Ich kann nur eines sagen. Wenn ich zufällig in den Besitz der Studie käme wäre sie sofort auf Wikileaks und dann würde ich sie genüßlich zitieren.

Arnold Voss
15 Jahre zuvor

Ich kann auch nur eins sagen: Ich wüsste nicht, wie man einen so politisch verfilzten und pfründemäßig so durchorganisierten Konzern wie RWE sonst umbauen respektive dynamischer machen könnte.

Mao aus Duisburg
Mao aus Duisburg
15 Jahre zuvor

Also, das muss man sich ja mal auf der Zunge zergehen lassen, was das RWE da eigentlich vor hat. Kommt Großmann, der offensichtlich mit dem Rücken zur Wand steht und deshalb zu solch unsouveränen Methoden greift, mit seiner Argumentation durch, dass können die Journalisten künftig einpacken.

Jeder exklusive Scoop über eine geplante Übernahme, die ansonsten von mutigen und kreativen Journalisten herausgefunden wird, ist demnach ein GEschäftsgeheimnis — und eine Berichterstattung gehört verboten.

Entscheidungen von Managern wie im Fall des Babcock-Konkurses – die Medien hätten zu schweigen, weil es ein Geschäftsgeheimnis wäre.

Jeder Konzernumbau wie etwa bei ThyssenKrupp (und die genauen desaströsen Hintergründe) — Berichterstattung verboten.

Vermutlich ist sogar die Veröffentlichung des Kantinenplans ein Geschäftsgeheimnis. Prost Mahlzeit, Herr Großmann. Das Vorgehen zeigt, welch‘ geistiges Kind Sie sind.
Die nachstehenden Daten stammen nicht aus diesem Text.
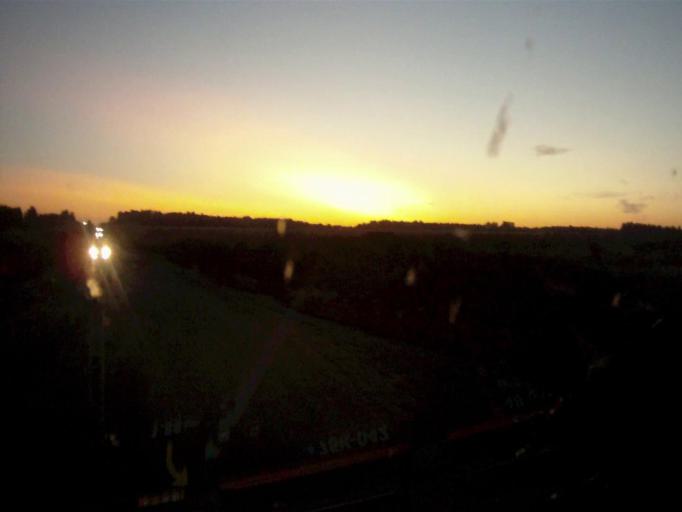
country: RU
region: Chelyabinsk
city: Timiryazevskiy
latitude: 55.2083
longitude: 60.8152
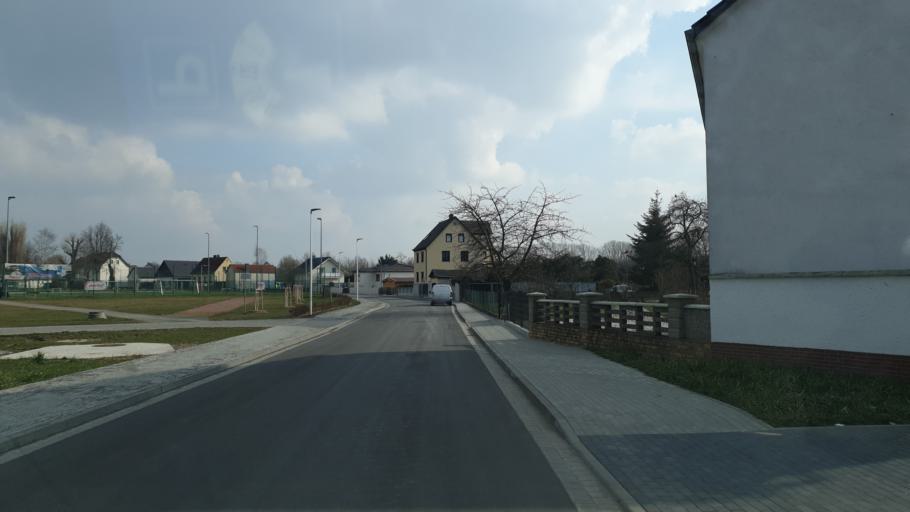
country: DE
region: Saxony
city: Wiedemar
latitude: 51.4434
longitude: 12.2255
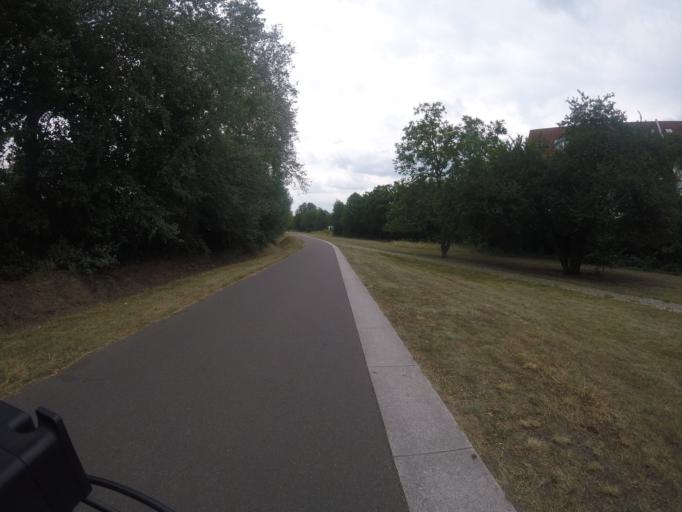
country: DE
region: Berlin
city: Wilhelmstadt
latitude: 52.5304
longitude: 13.1805
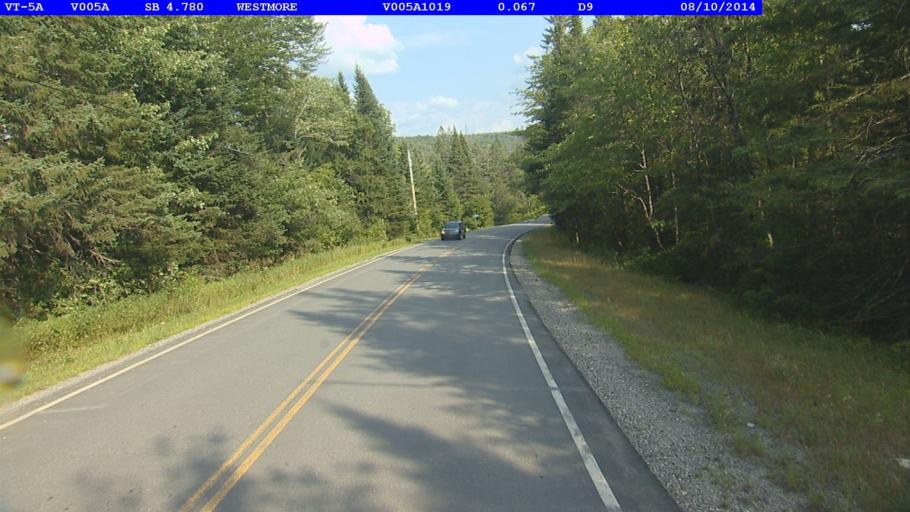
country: US
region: Vermont
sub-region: Caledonia County
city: Lyndonville
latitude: 44.7036
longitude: -72.0082
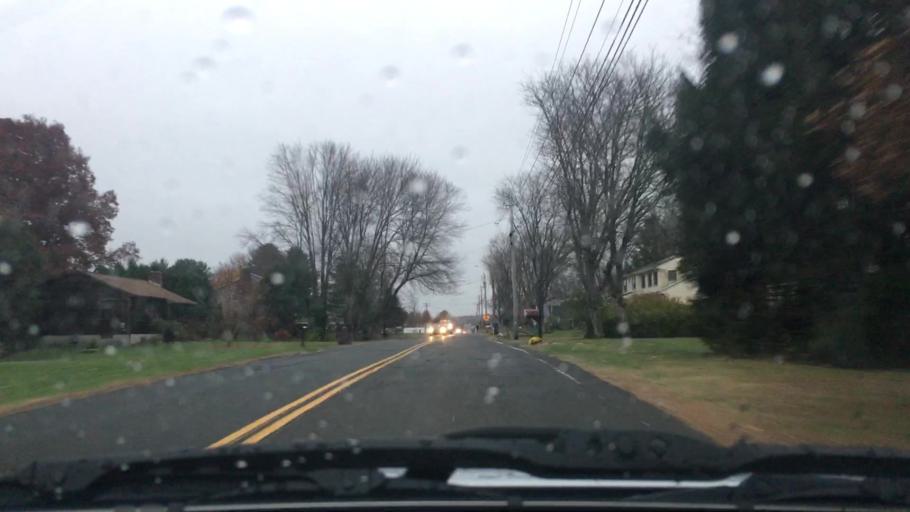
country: US
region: Massachusetts
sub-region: Hampden County
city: Westfield
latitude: 42.1002
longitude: -72.7796
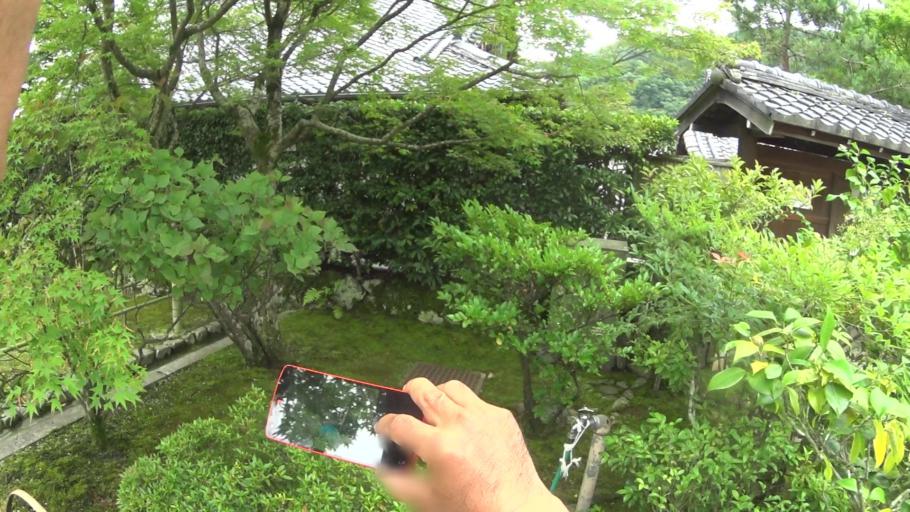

Alle Journalisten-Kollegen sollten sich diesen Fall vornehmen und breit streuen, denn wenn nicht und der veritabel erfolglos RWE-Chef mit seiner Argumentation durchkommt, dann ist das das Ende des investigativen Journalismus‘.

el-flojo
15 Jahre zuvor

Viel Glück und Erfolg.
Ein Kollege hat auch schon sehr interessante Erfahrungen mit Herrn Buske gemacht…

Martin Murphy
Martin Murphy
15 Jahre zuvor

Die Studie muss wohl sehr ungünstig für Großmann ausgefallen sein, wenn er auf diese Art eine Veröffentlichung verhindern will. Statt Geld für Gerichte zu verschwenden, sollte sich Großmann lieber mit seinem Demokratieverständnis beschäftigten. Ohne funktionierende Medien klappt ein demokratisches Miteinander nicht.

Thomas
Thomas
15 Jahre zuvor

ja was ist denn nun an Ihrem Artikel der Neuigkeitswert? Sie schreiben ja lediglich, was der Spiegel vor Tagen schon berichtet hat.

David Schraven
15 Jahre zuvor

@ Thomas.

Das neue ist die Einordnung der Spiegel Anekdote in einen tiefen Zusammenhang, der aus einem Konflikt zwischen Großmann und Aufsichtsratschef Fischer, sowie der Gruppenbildung im Aufsichtsrat herrührt. Es geht nicht um eine momentane Verstimmung, sondern um echte, tiefgreifende, menschliche Zerwürfnisse, die vor allem die Entwicklung des RWE behindern und damit zu einem echten Problem werden.

Rolf Schälike
15 Jahre zuvor

An diesem Freitag bei Buske. Az. 324 O 214/09: Die einstweilige Verfügung vom 09.04.09 wird aufgehoben Die zu Grunde liegenden Anträge werden zurückgewiesen. Die Antragstellerin hat die Kosten des Verfahrens zu tragen.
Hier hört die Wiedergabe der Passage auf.